** Data extract **
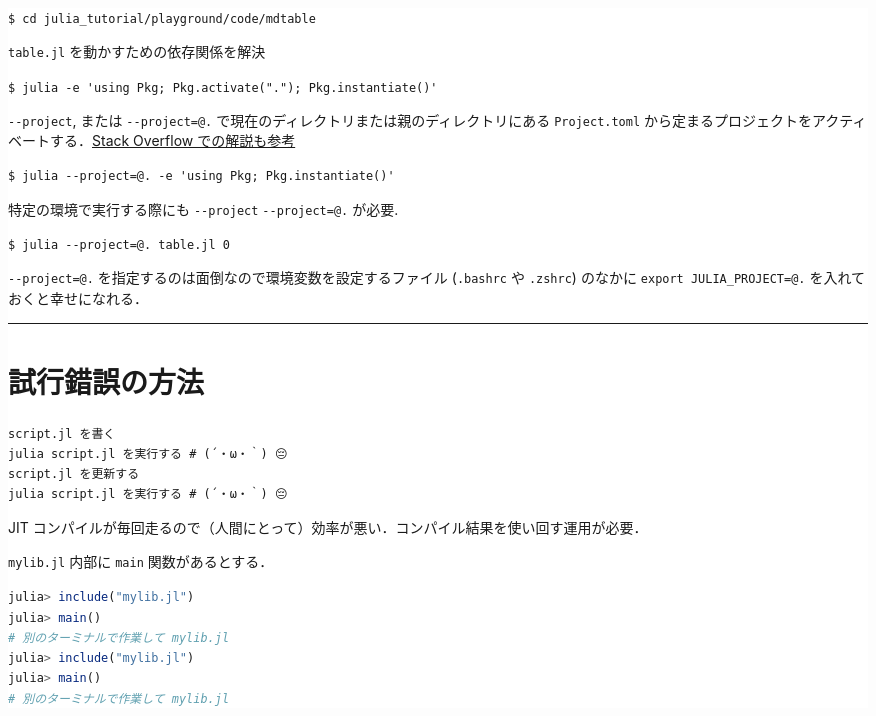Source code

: 
```console
$ cd julia_tutorial/playground/code/mdtable
```


`table.jl` を動かすための依存関係を解決


```console
$ julia -e 'using Pkg; Pkg.activate("."); Pkg.instantiate()'
```


`--project`, または `--project=@.` で現在のディレクトリまたは親のディレクトリにある `Project.toml` から定まるプロジェクトをアクティベートする．[Stack Overflow での解説も参考](https://stackoverflow.com/questions/53613663/what-is-in-julia-project-command-line-option)


```console
$ julia --project=@. -e 'using Pkg; Pkg.instantiate()'
```


特定の環境で実行する際にも `--project` `--project=@.` が必要.


```console
$ julia --project=@. table.jl 0
```


`--project=@.` を指定するのは面倒なので環境変数を設定するファイル (`.bashrc` や `.zshrc`) のなかに `export JULIA_PROJECT=@.` を入れておくと幸せになれる．


---






# 試行錯誤の方法


```code
script.jl を書く
julia script.jl を実行する # (´・ω・｀) 😔
script.jl を更新する
julia script.jl を実行する # (´・ω・｀) 😔
```


JIT コンパイルが毎回走るので（人間にとって）効率が悪い．コンパイル結果を使い回す運用が必要．


`mylib.jl` 内部に `main` 関数があるとする．


```julia
julia> include("mylib.jl")
julia> main()
# 別のターミナルで作業して mylib.jl
julia> include("mylib.jl")
julia> main()
# 別のターミナルで作業して mylib.jl
```

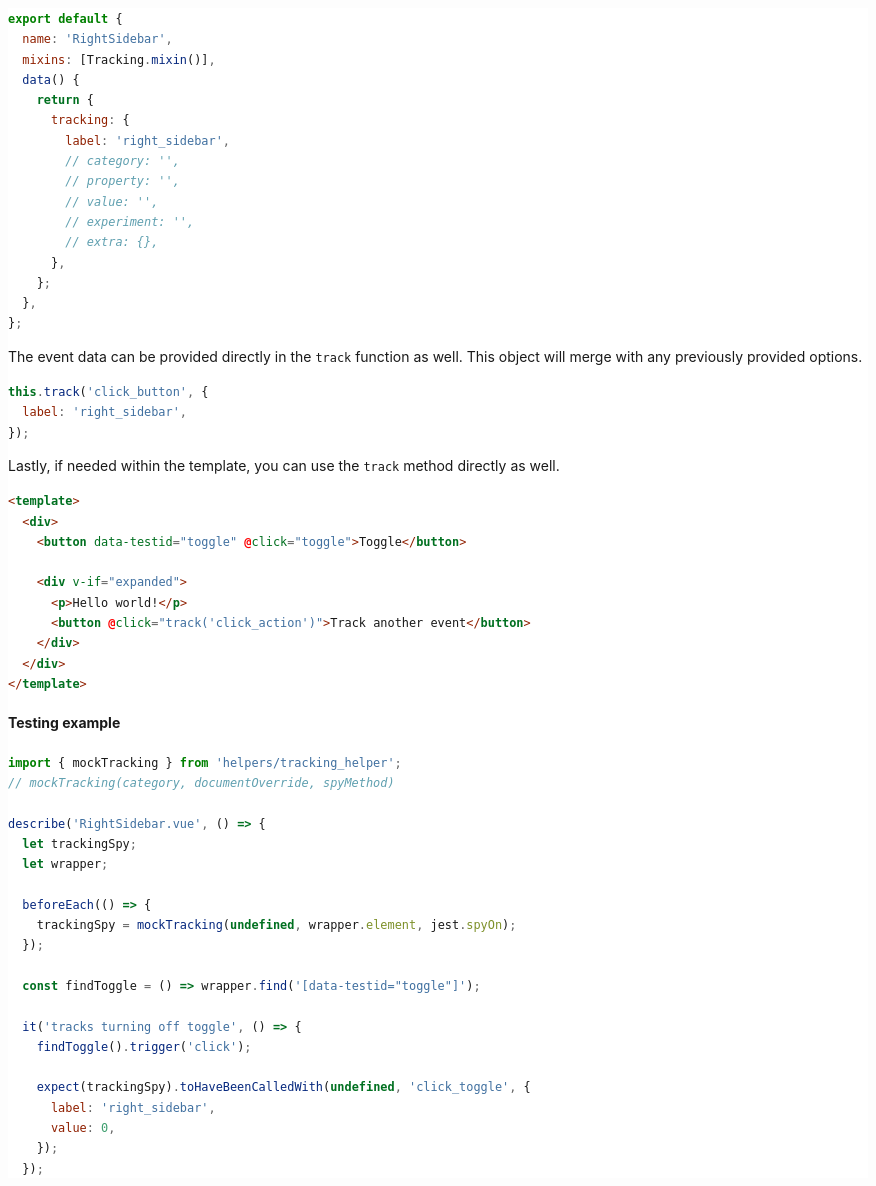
 ```javascript
export default {
  name: 'RightSidebar',
  mixins: [Tracking.mixin()],
  data() {
    return {
      tracking: {
        label: 'right_sidebar',
        // category: '',
        // property: '',
        // value: '',
        // experiment: '',
        // extra: {},
      },
    };
  },
};
```

The event data can be provided directly in the `track` function as well.
This object will merge with any previously provided options.

```javascript
this.track('click_button', {
  label: 'right_sidebar',
});
```

Lastly, if needed within the template, you can use the `track` method directly as well.

```html
<template>
  <div>
    <button data-testid="toggle" @click="toggle">Toggle</button>

    <div v-if="expanded">
      <p>Hello world!</p>
      <button @click="track('click_action')">Track another event</button>
    </div>
  </div>
</template>
```

#### Testing example

```javascript
import { mockTracking } from 'helpers/tracking_helper';
// mockTracking(category, documentOverride, spyMethod)

describe('RightSidebar.vue', () => {
  let trackingSpy;
  let wrapper;

  beforeEach(() => {
    trackingSpy = mockTracking(undefined, wrapper.element, jest.spyOn);
  });

  const findToggle = () => wrapper.find('[data-testid="toggle"]');

  it('tracks turning off toggle', () => {
    findToggle().trigger('click');

    expect(trackingSpy).toHaveBeenCalledWith(undefined, 'click_toggle', {
      label: 'right_sidebar',
      value: 0,
    });
  });
```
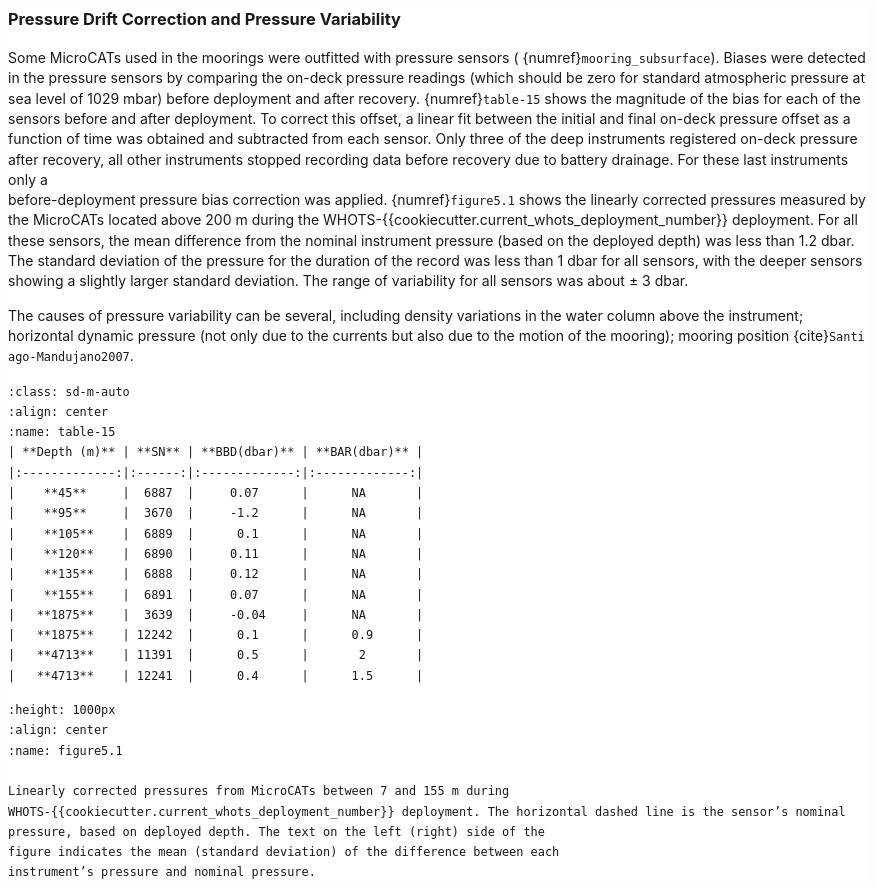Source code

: ### Pressure Drift Correction and Pressure Variability

Some MicroCATs used in the moorings were outfitted with pressure sensors (
{numref}`mooring_subsurface`). Biases were detected in the pressure sensors by
comparing the on-deck pressure readings (which should be zero for standard
atmospheric pressure at sea level of 1029 mbar) before deployment and after recovery.
{numref}`table-15` shows the magnitude of the bias for each of the sensors
before and after deployment. To correct this offset, a linear fit between the
initial and final on-deck pressure offset as a function of time was obtained
and subtracted from each sensor. Only three of the deep instruments registered
on-deck pressure after recovery, all other instruments stopped recording data
before recovery due to battery drainage. For these last instruments only a  
before-deployment pressure bias correction was applied.
{numref}`figure5.1` shows the linearly
corrected pressures measured by the MicroCATs located above 200 m during the
WHOTS-{{cookiecutter.current_whots_deployment_number}} deployment. For all these sensors, the mean difference from the
nominal instrument pressure (based on the deployed depth) was less than 1.2
dbar. The standard deviation of the pressure for the duration of the record was
less than 1 dbar for all sensors, with the deeper sensors showing a slightly
larger standard deviation. The range of variability for all sensors was about ±
3 dbar.

The causes of pressure variability can be several, including density variations
in the water column above the instrument; horizontal dynamic pressure (not only
due to the currents but also due to the motion of the mooring); mooring
position {cite}`Santiago-Mandujano2007`.

```{table} Pressure bias of MicroCATs with pressure sensors for WHOTS-{{cookiecutter.current_whots_deployment_number}}. All the instruments with a NA pressure bias ended recording before recovery. SN = Sea-bird Serial Number; BBD = Bias Before Deployment (dbar); BAR = Bias After Recovery (dbar)
:class: sd-m-auto
:align: center
:name: table-15
| **Depth (m)** | **SN** | **BBD(dbar)** | **BAR(dbar)** |
|:-------------:|:------:|:-------------:|:-------------:|
|    **45**     |  6887  |     0.07      |      NA       |
|    **95**     |  3670  |     -1.2      |      NA       |
|    **105**    |  6889  |      0.1      |      NA       |
|    **120**    |  6890  |     0.11      |      NA       |
|    **135**    |  6888  |     0.12      |      NA       |
|    **155**    |  6891  |     0.07      |      NA       |
|   **1875**    |  3639  |     -0.04     |      NA       |
|   **1875**    | 12242  |      0.1      |      0.9      |
|   **4713**    | 11391  |      0.5      |       2       |
|   **4713**    | 12241  |      0.4      |      1.5      |
```


```{figure} figures/microcats/w{{cookiecutter.current_whots_deployment_number}}pbias_a.png
:height: 1000px
:align: center
:name: figure5.1

Linearly corrected pressures from MicroCATs between 7 and 155 m during
WHOTS-{{cookiecutter.current_whots_deployment_number}} deployment. The horizontal dashed line is the sensor’s nominal
pressure, based on deployed depth. The text on the left (right) side of the
figure indicates the mean (standard deviation) of the difference between each
instrument’s pressure and nominal pressure.

```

** Work instructions **
In the records above, each line with the string "difference" should be copied.

** Your response **
WHOTS-{{cookiecutter.current_whots_deployment_number}} deployment. For all these sensors, the mean difference from the
figure indicates the mean (standard deviation) of the difference between each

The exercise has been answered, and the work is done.